Key Questions & Considerations
1. What do the "top 1%" rankings actually mean for me?
They indicate this specific unit has a larger lot size allocation (or building footprint) than almost all other properties in its comparison groups. In practical terms, this could translate to a more spacious floor plan, larger rooms, or a better unit-to-common-area ratio than is typical.
2. The assessed value is lower than many in the area. Is this a concern?
Not necessarily. A lower assessment typically results in lower annual property taxes, which is a financial benefit. It may reflect the building's overall value or specific market conditions at the time of assessment rather than the unit's livability.
3. Who is this property not ideal for?
It's likely not suited for buyers seeking a premium, high-finish condo with amenities like underground parking, a pool, or a brand-new building. The focus here is on space and value within a solid, late-90s construction.
4. The 2023 sale price was below the current assessment. How should I interpret this?

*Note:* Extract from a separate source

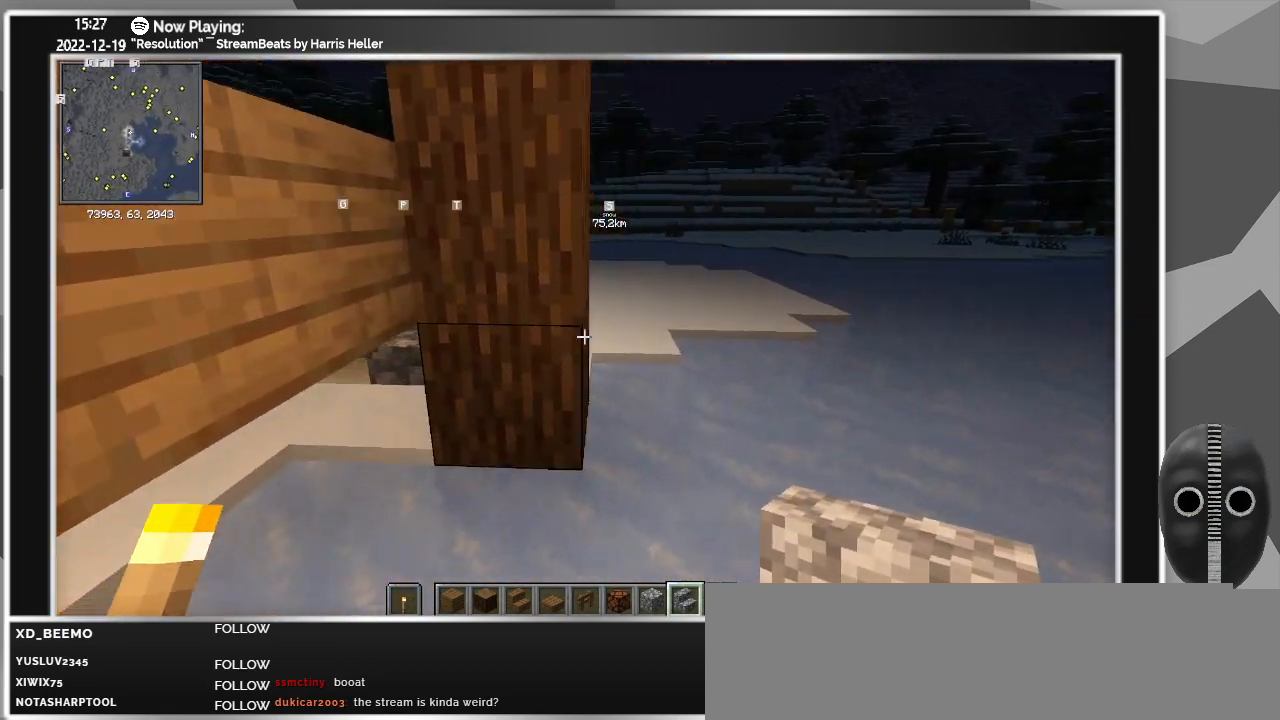
Gameplay with keyboard and mouse; each line is a JSON object with the keys and mouse buttons held at the frame after it. "events" lists presses ("down") and releases ("up") of "a", "ctrl", "d", "escape", "f1", "f10", "f11", "f12", "f2", "f3", "f4", "f5", "f6", "f7", "f8", "f9", "s", "shift", "space", "tab", "w", "mouse_left", "mouse_wheel" and "mouse_right" between this image and that frame as [ms after this image, input, new state], when the widget could be followed in between. "mouse_left", "mouse_wheel", "mouse_right" = the "left", "wheel", "right" buttons of the "mouse" list. No other keys are recorded. Fast repeated clicks can show as one long hold. "wheel" means that the mouse wheel is clicked or scrolled. Mouse movement is not recorded.
{"keys": ["d"], "mouse": [], "events": [[283, "w", "up"]]}
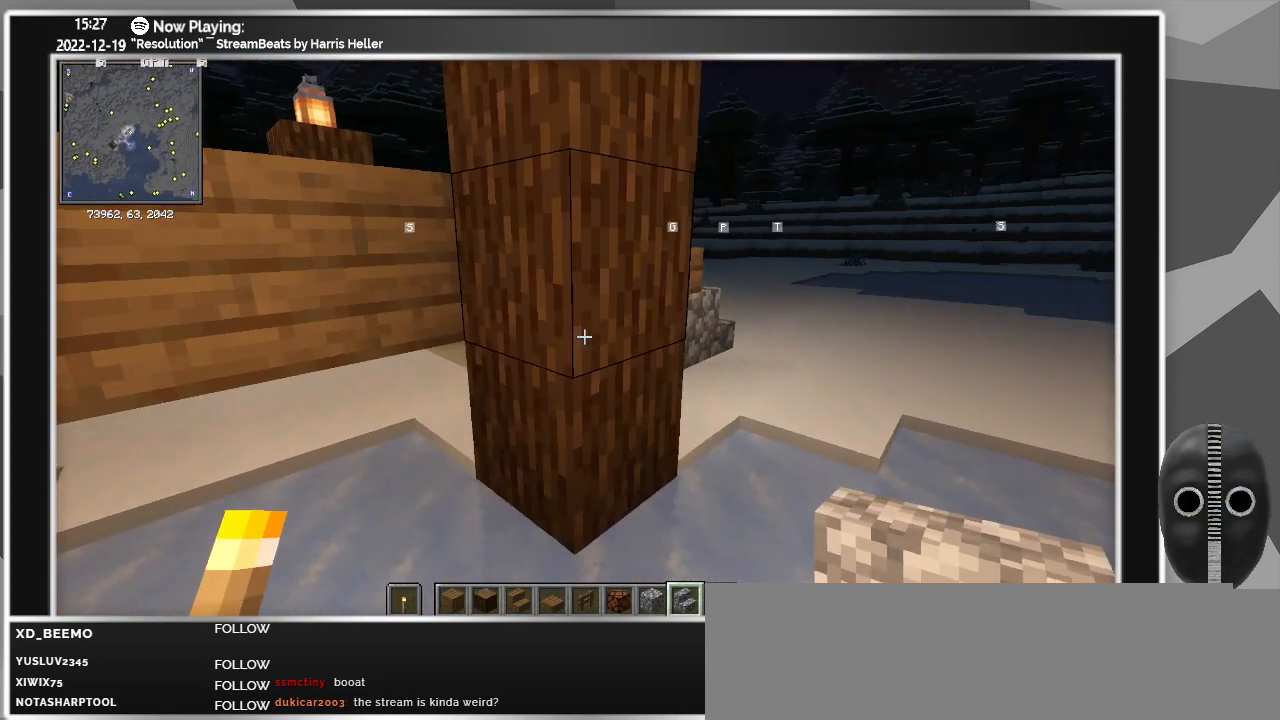
{"keys": ["d"], "mouse": [], "events": []}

The sale price reflects what a buyer was willing to pay in a specific market moment. It suggests the unit may offer value, but it's essential to understand the context of that sale (e.g., condition, motivation) and compare it to current market conditions.
5. What are the less obvious things to consider?
The "newness" ranking is strong, meaning major building components like roofs and windows are likely more recent than in many older buildings, potentially reducing near-term special levy risks. However, as a 27-year-old building, a review of the condo's reserve fund study and minutes for upcoming maintenance is crucial. Also, the lack of a garage means factoring in the cost and availability of street or surface parking.